5 responses to “Seattle needs a permanently safe space for biking and walking on Lake Washington Blvd”

  1. Steve Campbell

    Thanks for calling attention to this Tom. I live between Columbia City and Seward Park and it’s really hard to keep up with all the surveys, outreach opportunities, etc. for this project. Everyone who cares about making Lake Washington Boulevard safer for everyone please go and submit a comment.

    There’s also going to be a outreach event at the Gennessee/Stan Sayers boat launch this Saturday 9/9 from 12-4.

  2. Dustin Branham

    In the short term, this road needs more effective signage and barriers to prevent drivers from entering the ostensibly closed road. It also need raised crosswalks and all-way stop signs in order to effectively slow drivers, who tend to travel far too fast for the safety of bicyclists and pedestrians.

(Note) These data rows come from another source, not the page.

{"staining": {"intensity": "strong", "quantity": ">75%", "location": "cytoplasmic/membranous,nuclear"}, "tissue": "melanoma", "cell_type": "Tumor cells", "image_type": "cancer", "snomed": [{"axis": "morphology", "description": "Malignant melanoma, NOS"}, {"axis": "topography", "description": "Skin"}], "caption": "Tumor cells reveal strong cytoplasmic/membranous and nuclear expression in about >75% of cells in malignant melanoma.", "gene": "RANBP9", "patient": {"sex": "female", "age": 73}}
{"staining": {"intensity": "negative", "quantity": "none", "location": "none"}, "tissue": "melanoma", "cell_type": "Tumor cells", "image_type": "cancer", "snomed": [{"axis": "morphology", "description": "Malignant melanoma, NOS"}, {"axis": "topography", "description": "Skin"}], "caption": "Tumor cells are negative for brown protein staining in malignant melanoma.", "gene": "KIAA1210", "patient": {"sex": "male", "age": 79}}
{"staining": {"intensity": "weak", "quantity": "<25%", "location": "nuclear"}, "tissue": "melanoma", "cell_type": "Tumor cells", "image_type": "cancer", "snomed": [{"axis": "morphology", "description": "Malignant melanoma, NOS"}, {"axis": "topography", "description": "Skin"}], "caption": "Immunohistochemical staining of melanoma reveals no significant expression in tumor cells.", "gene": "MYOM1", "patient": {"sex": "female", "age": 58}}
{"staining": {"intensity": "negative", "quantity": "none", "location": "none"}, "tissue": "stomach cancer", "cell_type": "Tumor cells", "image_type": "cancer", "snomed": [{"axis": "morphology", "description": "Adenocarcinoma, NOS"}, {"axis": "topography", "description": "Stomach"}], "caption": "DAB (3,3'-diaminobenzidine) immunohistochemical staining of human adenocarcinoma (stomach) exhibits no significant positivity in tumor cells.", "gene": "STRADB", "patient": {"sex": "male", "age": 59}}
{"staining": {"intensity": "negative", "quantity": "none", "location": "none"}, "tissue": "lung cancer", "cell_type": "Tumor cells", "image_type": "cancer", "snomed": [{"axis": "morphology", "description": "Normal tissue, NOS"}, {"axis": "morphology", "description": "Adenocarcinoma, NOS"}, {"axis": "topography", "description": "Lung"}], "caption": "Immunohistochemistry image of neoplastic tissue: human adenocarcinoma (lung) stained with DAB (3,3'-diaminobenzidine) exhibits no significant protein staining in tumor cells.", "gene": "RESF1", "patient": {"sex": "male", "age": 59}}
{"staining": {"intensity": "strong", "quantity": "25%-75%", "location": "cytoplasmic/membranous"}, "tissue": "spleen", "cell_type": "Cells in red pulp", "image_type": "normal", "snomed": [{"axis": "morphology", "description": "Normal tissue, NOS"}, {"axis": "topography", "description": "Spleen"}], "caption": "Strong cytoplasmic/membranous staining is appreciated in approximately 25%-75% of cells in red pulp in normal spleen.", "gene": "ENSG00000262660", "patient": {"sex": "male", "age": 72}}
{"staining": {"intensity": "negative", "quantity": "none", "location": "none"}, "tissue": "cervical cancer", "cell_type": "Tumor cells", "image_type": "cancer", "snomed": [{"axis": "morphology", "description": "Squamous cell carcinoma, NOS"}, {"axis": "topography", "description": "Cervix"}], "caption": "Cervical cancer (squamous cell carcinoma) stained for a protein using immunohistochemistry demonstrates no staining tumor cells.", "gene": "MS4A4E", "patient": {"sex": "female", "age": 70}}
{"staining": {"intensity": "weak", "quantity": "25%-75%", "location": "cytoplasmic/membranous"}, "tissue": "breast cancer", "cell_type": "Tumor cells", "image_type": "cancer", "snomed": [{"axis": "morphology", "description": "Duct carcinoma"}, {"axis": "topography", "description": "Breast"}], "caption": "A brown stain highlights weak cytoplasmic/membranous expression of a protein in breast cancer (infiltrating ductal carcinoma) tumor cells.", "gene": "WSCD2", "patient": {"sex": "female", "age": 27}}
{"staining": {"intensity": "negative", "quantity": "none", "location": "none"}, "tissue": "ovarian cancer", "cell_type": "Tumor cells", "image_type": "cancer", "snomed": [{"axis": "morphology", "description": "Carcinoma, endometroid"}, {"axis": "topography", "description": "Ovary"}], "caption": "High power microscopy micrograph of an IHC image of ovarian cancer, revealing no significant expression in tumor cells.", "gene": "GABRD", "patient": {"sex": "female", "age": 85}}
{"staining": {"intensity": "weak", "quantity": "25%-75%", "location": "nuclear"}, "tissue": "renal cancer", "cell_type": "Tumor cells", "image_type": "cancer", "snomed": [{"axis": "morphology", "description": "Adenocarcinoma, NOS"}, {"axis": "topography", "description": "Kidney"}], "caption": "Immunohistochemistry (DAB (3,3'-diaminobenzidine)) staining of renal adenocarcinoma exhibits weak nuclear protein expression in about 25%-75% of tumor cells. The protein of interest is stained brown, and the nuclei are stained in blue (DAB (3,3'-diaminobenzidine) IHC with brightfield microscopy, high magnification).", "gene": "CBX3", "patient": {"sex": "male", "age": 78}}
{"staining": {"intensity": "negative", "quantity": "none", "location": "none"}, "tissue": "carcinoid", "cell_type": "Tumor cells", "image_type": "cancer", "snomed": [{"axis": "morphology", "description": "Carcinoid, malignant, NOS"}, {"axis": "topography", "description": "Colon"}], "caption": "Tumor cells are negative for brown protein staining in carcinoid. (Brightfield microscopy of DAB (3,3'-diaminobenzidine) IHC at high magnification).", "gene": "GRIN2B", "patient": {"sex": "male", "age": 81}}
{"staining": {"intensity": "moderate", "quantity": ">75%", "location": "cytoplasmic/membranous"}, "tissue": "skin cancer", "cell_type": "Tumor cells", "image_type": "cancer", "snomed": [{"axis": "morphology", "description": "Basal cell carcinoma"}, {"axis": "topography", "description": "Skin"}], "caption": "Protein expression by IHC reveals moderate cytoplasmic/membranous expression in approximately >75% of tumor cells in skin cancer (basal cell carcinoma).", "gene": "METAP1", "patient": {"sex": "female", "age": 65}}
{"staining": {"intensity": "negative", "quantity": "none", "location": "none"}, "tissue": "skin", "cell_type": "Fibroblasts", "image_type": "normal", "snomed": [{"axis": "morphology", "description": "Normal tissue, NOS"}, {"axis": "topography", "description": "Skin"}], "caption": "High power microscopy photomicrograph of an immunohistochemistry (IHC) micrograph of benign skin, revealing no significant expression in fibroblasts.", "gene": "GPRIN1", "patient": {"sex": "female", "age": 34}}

    In the long term, this road needs to have a dedicated lane for bicyclists full-time, and a separated path for pedestrians.

  3. BC

    We live in a representative democracy. We elect leaders whose views align with ours and in turn they make decisions on our behalf. Why is the city asking *me* how to build a city that safely and effectively moves people around? I don’t know and neither do my neighbors.

    What I do know is my opinion that cars are not the future and that the city needs to prioritize transit and bike infrastructure for the safety and health of us all. I expressed that opinion when I voted for Tommy Morales. That’s really the last say I or anybody else that isn’t an elected representative or their appointees should have in the matter.

    If we don’t like the outcome of a leader, we can vote differently next time.

    “Community Engagement” is an inherently biased and broken process that favors those with enough wealth and time to participate. These people tend to be older landowners who are the most resistant to change and thus nothing changes time and time again.

    I hate this place.

  4. NickS

    Very well said, Tom. I waded through the signup process to leave comments the other day, and the handful of people opposed to changes on Lake Washington Blvd have signed up and are leaving comments trying to portray the current situation — unsafe, completely car centric, reinforcing speeding and other unsafe behaviors like passing on curves — as somehow “sharing” the road.

    Somehow, the idea of using 1/2 of the road for cars (preserving access to driveways and side streets) and 1/2 for pedestrians, cyclists, wheelchairs, walkers, strollers, joggers, and literally everyone else outside of a car is not sharing; it’s “unfair”, “not ADA compliant” (???), or even racist (!).

    Yup — these predominantly older white people (based on profile pictures associated with the Facebook accounts they’re logging in to the comment system with) have decided at least for public relations purposes that bicyclists in Seattle are “all white men”, “85% white men”, or other random “facts” plucked from somewhere dark and below the belt. Even if that were true, which it objectively is not, a multi-use trail would serve all users, not just bicyclists.

    Once again, the phrase “when you’re accustomed to privilege, equality feels like oppression” seems to bear out. Seattle Parks and SDOT need to step up, listen to the overwhelmingly positive feedback they’ve received about redesigning this boulevard safe for all, and make it safe for all users.

  5. Nick vdH

    I don’t understand Greenways strategy of using the phrase ‘long-term vision’. What is stopping us from doing this now? If we demand for something now, we might get it in 5-10 years. If we use phrases like ‘long-term vision’ it’s never going to happen.